About this task: Search the listing below for lines containing the string "faut". Reply with their count only.

Records for this task:

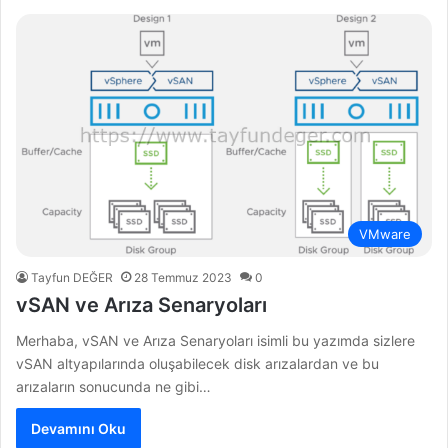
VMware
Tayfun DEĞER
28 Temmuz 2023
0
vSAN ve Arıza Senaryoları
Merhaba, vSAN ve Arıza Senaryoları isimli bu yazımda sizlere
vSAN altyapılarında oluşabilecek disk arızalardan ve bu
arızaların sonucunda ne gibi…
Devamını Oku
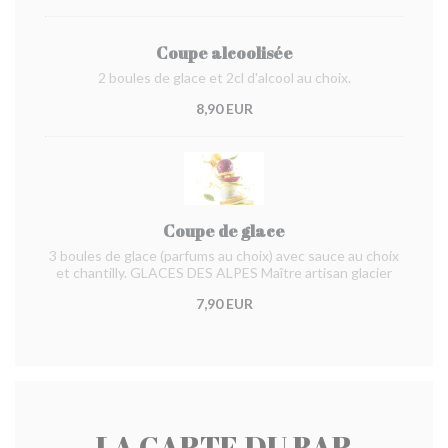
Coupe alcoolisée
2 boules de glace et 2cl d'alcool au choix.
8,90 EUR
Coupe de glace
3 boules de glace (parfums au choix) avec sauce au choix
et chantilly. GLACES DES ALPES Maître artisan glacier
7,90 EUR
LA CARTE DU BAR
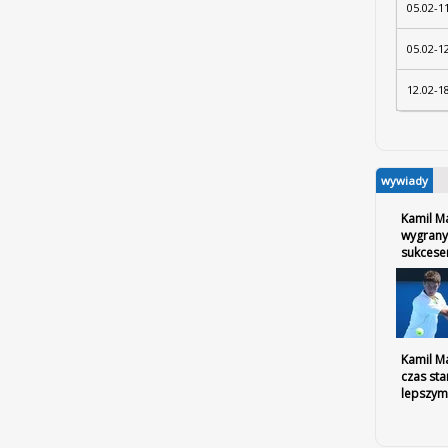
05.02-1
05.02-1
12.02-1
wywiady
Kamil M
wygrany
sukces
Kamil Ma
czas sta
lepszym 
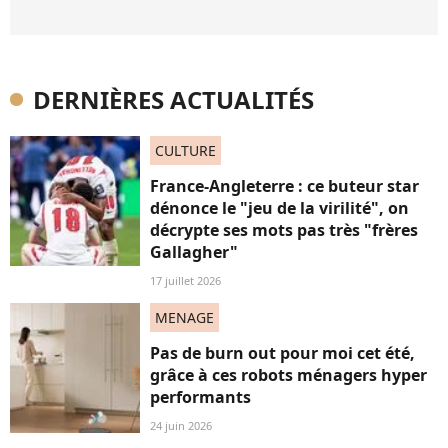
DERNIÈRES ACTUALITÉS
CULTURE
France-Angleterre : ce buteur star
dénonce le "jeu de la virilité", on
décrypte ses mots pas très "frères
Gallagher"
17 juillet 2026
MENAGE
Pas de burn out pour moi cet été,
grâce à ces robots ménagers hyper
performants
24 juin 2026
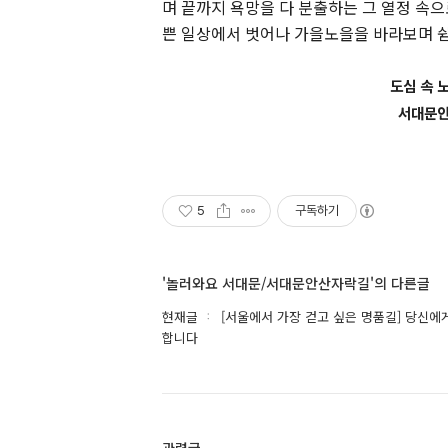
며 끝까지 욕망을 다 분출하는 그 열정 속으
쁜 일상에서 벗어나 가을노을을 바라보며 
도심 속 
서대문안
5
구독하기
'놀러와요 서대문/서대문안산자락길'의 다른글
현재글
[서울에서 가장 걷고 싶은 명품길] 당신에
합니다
==
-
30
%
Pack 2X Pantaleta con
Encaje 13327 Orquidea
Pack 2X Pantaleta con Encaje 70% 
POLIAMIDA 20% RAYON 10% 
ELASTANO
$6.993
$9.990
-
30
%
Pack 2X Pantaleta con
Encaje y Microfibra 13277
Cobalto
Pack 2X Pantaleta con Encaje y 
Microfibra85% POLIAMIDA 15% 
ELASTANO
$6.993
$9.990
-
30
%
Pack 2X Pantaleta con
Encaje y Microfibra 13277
--
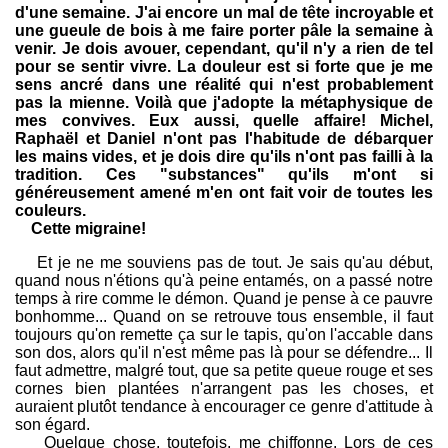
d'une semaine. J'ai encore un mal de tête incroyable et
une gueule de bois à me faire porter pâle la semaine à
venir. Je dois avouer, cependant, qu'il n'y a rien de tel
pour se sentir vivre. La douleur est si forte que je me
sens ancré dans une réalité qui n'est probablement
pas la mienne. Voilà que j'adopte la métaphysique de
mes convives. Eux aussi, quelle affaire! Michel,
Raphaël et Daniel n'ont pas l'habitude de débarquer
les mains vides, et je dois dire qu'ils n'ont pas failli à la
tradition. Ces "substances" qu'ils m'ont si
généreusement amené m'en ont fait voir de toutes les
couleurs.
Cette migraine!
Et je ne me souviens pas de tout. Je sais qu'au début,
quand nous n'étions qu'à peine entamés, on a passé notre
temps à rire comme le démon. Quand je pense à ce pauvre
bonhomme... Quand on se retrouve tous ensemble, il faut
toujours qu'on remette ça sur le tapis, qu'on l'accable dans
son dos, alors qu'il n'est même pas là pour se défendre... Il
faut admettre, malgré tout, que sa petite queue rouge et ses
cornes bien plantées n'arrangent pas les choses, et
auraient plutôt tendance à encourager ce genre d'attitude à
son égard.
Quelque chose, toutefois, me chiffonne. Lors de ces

Your response: 2